▶ PROBLEM DESCRIPTION
Please update the lines of every record so that "scientific name" becomes "binomial name" and nothing else changes. Leave the pictures out of your answer.

▶ Collected data
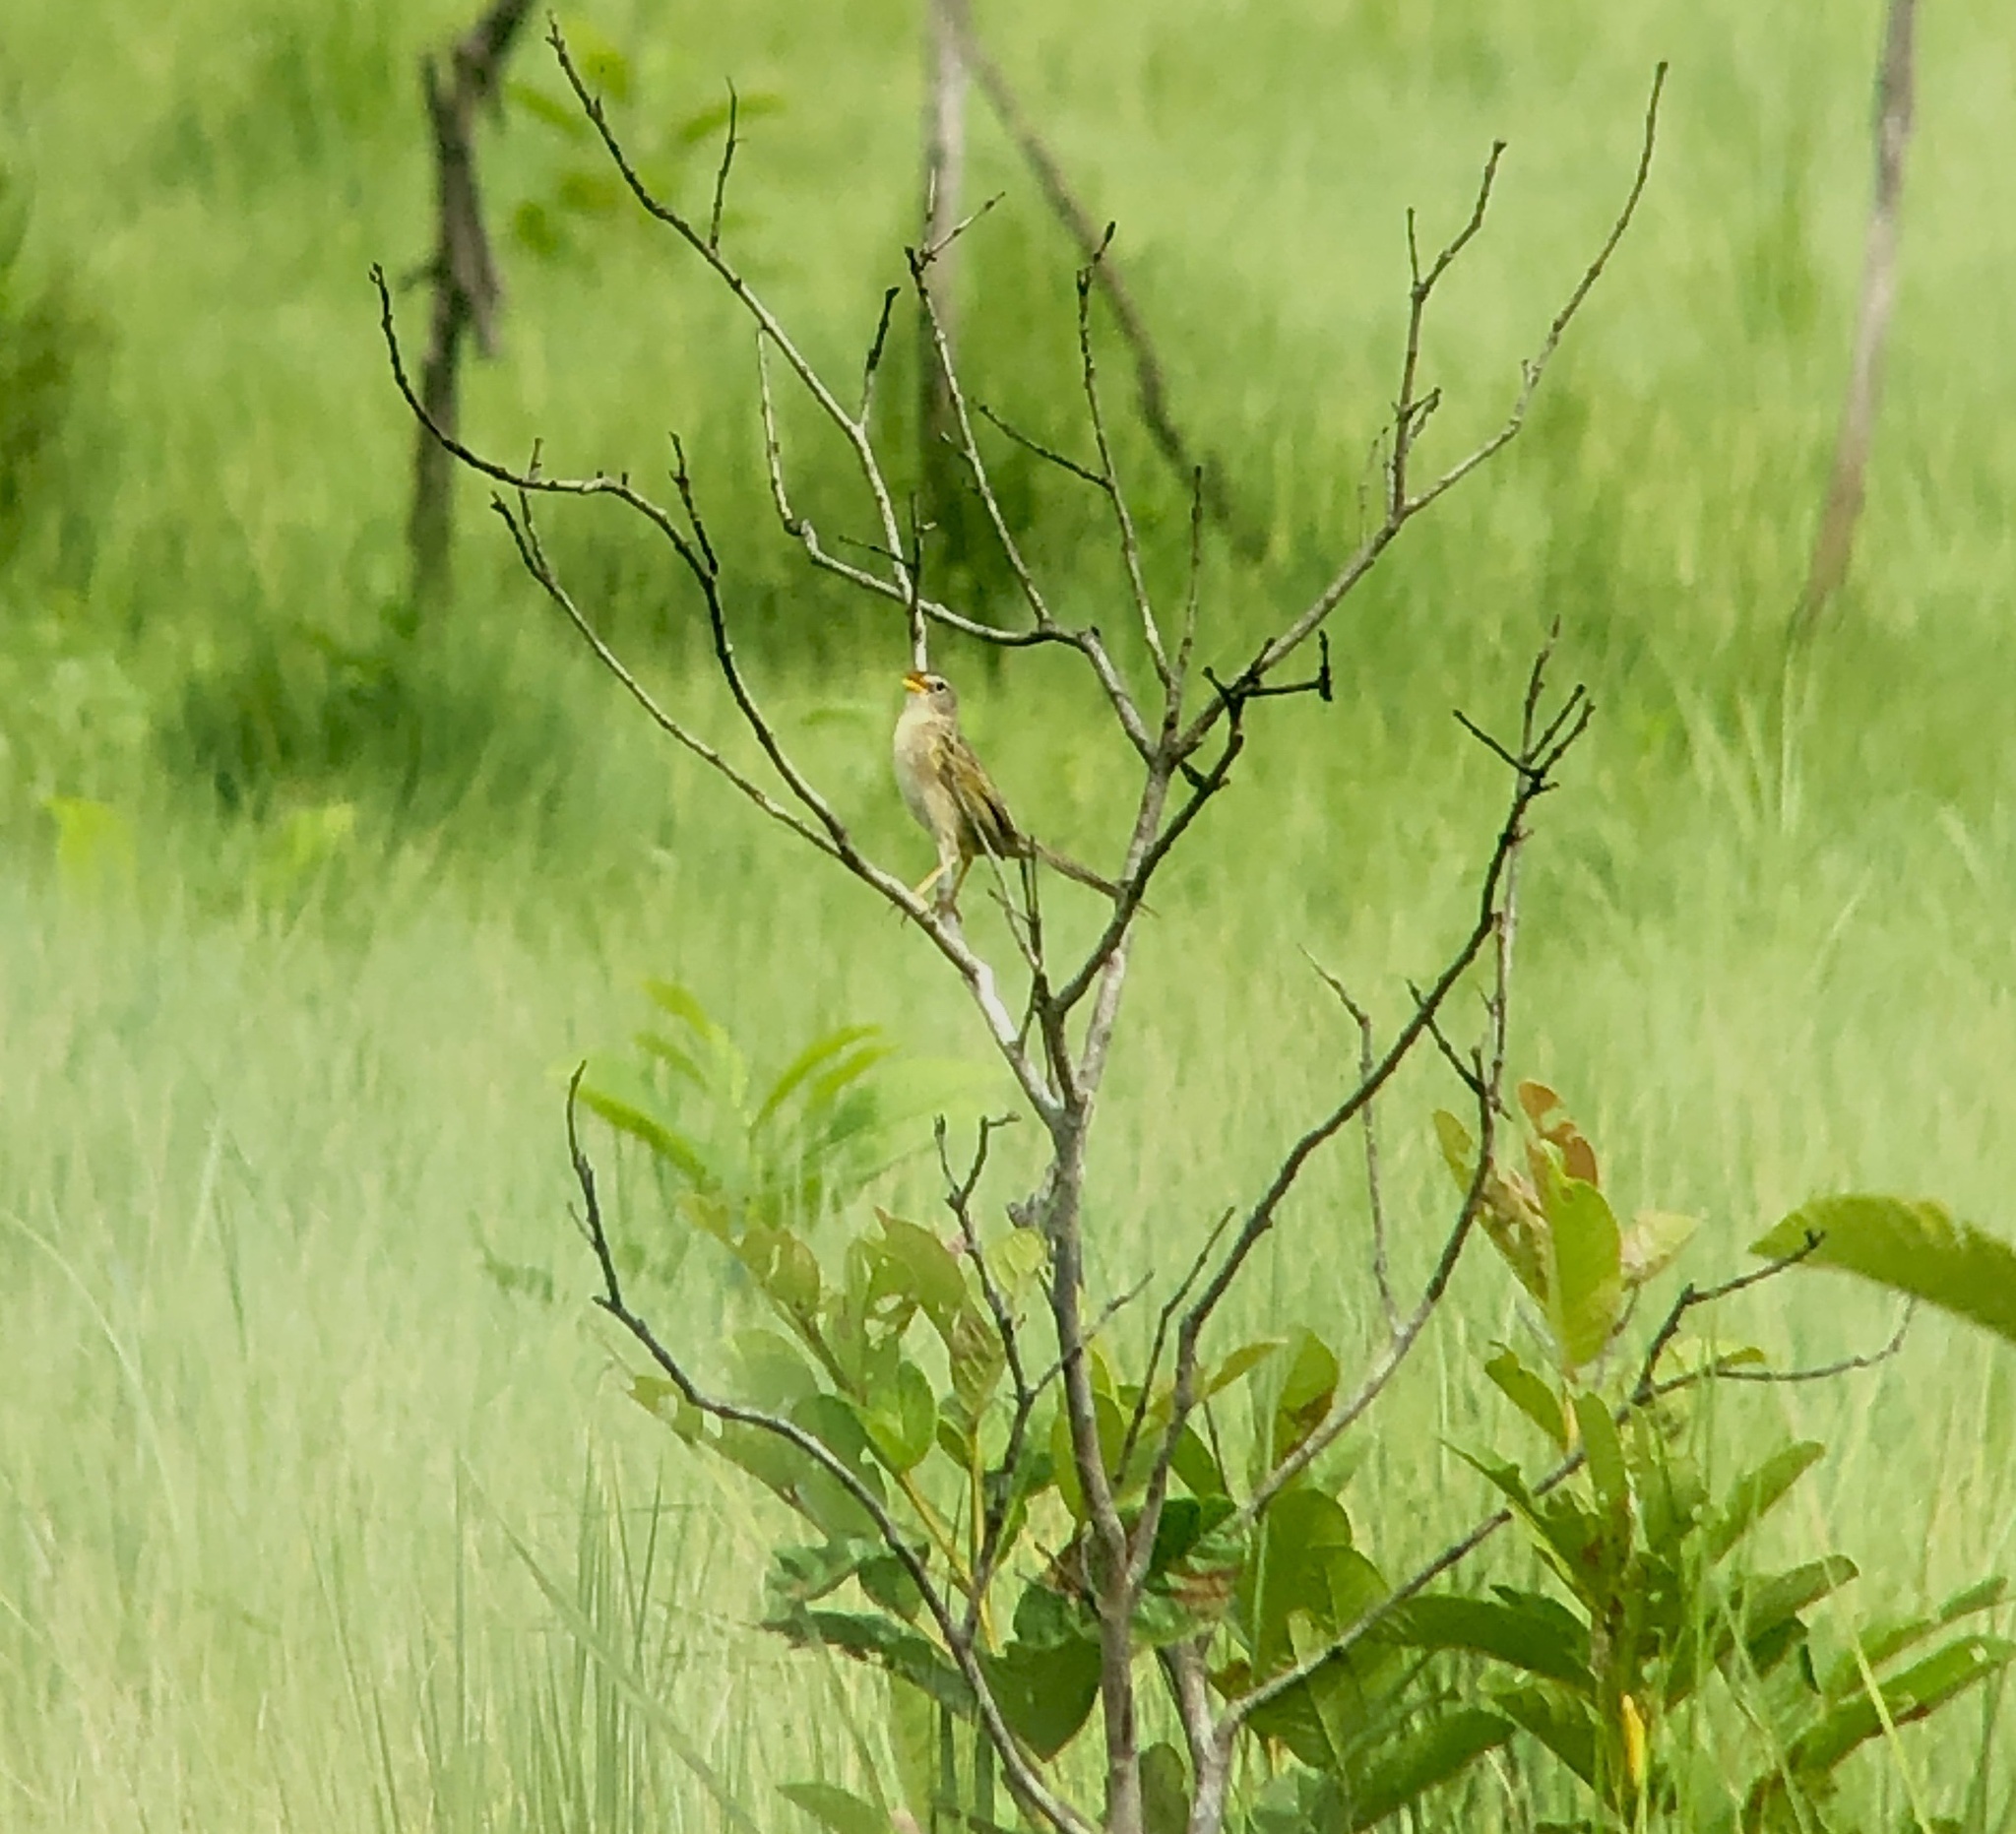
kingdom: Animalia
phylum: Chordata
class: Aves
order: Passeriformes
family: Thraupidae
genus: Emberizoides
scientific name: Emberizoides herbicola
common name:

▶ ANSWER FOR THIS EXERCISE
kingdom: Animalia
phylum: Chordata
class: Aves
order: Passeriformes
family: Thraupidae
genus: Emberizoides
binomial name: Emberizoides herbicola
common name:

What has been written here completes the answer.